Exercise instructions: Please write out the records below again with each "This Riff Is Very Wrong" changed to "This Riff Is Right", keeping everything else the same and leaving out the pictures.

....

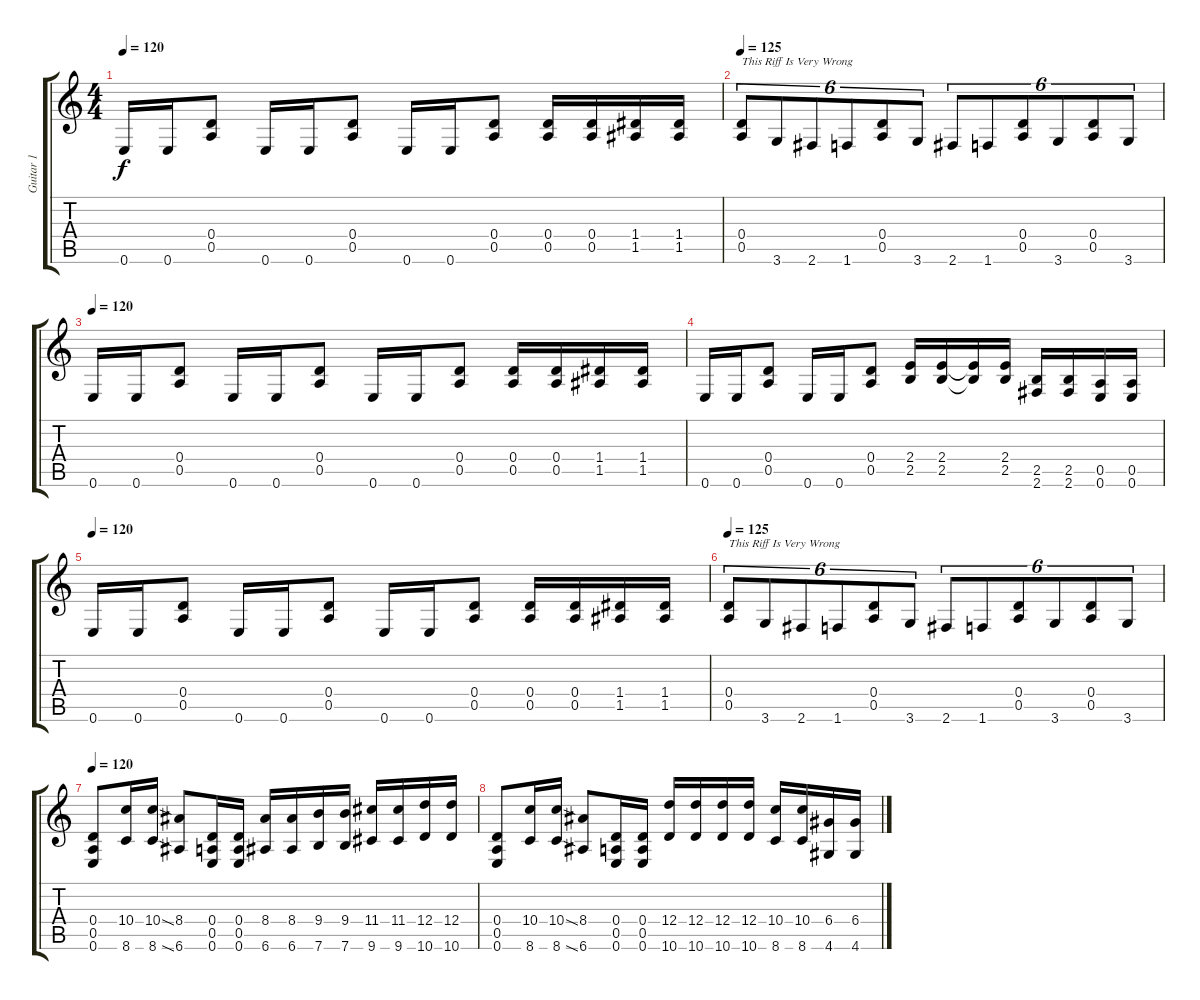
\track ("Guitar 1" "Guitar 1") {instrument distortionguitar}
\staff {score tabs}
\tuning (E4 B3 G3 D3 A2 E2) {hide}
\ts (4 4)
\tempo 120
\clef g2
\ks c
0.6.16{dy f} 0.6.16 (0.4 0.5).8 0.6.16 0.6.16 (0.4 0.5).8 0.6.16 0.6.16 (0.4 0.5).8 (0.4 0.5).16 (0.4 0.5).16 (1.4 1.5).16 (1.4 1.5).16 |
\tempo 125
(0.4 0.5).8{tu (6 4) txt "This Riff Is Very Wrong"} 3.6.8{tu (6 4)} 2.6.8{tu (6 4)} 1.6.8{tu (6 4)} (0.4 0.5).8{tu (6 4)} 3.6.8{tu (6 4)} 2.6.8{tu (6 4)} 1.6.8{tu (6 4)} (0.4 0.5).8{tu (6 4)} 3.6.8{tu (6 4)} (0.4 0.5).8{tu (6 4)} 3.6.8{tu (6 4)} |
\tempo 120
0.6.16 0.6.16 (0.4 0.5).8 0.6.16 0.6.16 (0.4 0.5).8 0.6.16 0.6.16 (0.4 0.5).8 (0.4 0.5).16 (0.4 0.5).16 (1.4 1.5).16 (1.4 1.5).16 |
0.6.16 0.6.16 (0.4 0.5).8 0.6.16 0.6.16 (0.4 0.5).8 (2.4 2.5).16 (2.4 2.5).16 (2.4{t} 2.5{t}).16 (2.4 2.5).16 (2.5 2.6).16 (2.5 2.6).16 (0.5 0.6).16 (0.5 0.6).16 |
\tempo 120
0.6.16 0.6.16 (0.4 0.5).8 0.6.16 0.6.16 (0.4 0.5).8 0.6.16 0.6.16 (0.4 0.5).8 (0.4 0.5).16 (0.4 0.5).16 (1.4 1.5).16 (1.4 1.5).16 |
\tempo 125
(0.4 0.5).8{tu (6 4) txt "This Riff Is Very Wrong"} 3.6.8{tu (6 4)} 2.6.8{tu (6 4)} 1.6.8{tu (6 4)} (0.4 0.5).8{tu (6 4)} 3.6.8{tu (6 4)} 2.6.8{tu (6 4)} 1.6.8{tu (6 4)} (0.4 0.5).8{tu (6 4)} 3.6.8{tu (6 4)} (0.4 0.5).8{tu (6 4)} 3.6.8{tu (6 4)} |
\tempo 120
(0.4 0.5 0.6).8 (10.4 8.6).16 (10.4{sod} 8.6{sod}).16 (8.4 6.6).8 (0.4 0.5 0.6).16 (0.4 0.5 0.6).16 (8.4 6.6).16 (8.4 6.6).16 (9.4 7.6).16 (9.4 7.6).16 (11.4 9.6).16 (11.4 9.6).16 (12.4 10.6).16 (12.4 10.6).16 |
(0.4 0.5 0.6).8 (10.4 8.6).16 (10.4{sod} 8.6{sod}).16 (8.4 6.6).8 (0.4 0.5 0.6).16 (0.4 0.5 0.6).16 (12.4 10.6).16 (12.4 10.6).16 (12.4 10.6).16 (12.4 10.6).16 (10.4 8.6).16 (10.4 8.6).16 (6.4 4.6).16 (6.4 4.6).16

....

Expected output:
\track ("Guitar 1" "Guitar 1") {instrument distortionguitar}
\staff {score tabs}
\tuning (E4 B3 G3 D3 A2 E2) {hide}
\ts (4 4)
\tempo 120
\clef g2
\ks c
0.6.16{dy f} 0.6.16 (0.4 0.5).8 0.6.16 0.6.16 (0.4 0.5).8 0.6.16 0.6.16 (0.4 0.5).8 (0.4 0.5).16 (0.4 0.5).16 (1.4 1.5).16 (1.4 1.5).16 |
\tempo 125
(0.4 0.5).8{tu (6 4) txt "This Riff Is Right"} 3.6.8{tu (6 4)} 2.6.8{tu (6 4)} 1.6.8{tu (6 4)} (0.4 0.5).8{tu (6 4)} 3.6.8{tu (6 4)} 2.6.8{tu (6 4)} 1.6.8{tu (6 4)} (0.4 0.5).8{tu (6 4)} 3.6.8{tu (6 4)} (0.4 0.5).8{tu (6 4)} 3.6.8{tu (6 4)} |
\tempo 120
0.6.16 0.6.16 (0.4 0.5).8 0.6.16 0.6.16 (0.4 0.5).8 0.6.16 0.6.16 (0.4 0.5).8 (0.4 0.5).16 (0.4 0.5).16 (1.4 1.5).16 (1.4 1.5).16 |
0.6.16 0.6.16 (0.4 0.5).8 0.6.16 0.6.16 (0.4 0.5).8 (2.4 2.5).16 (2.4 2.5).16 (2.4{t} 2.5{t}).16 (2.4 2.5).16 (2.5 2.6).16 (2.5 2.6).16 (0.5 0.6).16 (0.5 0.6).16 |
\tempo 120
0.6.16 0.6.16 (0.4 0.5).8 0.6.16 0.6.16 (0.4 0.5).8 0.6.16 0.6.16 (0.4 0.5).8 (0.4 0.5).16 (0.4 0.5).16 (1.4 1.5).16 (1.4 1.5).16 |
\tempo 125
(0.4 0.5).8{tu (6 4) txt "This Riff Is Right"} 3.6.8{tu (6 4)} 2.6.8{tu (6 4)} 1.6.8{tu (6 4)} (0.4 0.5).8{tu (6 4)} 3.6.8{tu (6 4)} 2.6.8{tu (6 4)} 1.6.8{tu (6 4)} (0.4 0.5).8{tu (6 4)} 3.6.8{tu (6 4)} (0.4 0.5).8{tu (6 4)} 3.6.8{tu (6 4)} |
\tempo 120
(0.4 0.5 0.6).8 (10.4 8.6).16 (10.4{sod} 8.6{sod}).16 (8.4 6.6).8 (0.4 0.5 0.6).16 (0.4 0.5 0.6).16 (8.4 6.6).16 (8.4 6.6).16 (9.4 7.6).16 (9.4 7.6).16 (11.4 9.6).16 (11.4 9.6).16 (12.4 10.6).16 (12.4 10.6).16 |
(0.4 0.5 0.6).8 (10.4 8.6).16 (10.4{sod} 8.6{sod}).16 (8.4 6.6).8 (0.4 0.5 0.6).16 (0.4 0.5 0.6).16 (12.4 10.6).16 (12.4 10.6).16 (12.4 10.6).16 (12.4 10.6).16 (10.4 8.6).16 (10.4 8.6).16 (6.4 4.6).16 (6.4 4.6).16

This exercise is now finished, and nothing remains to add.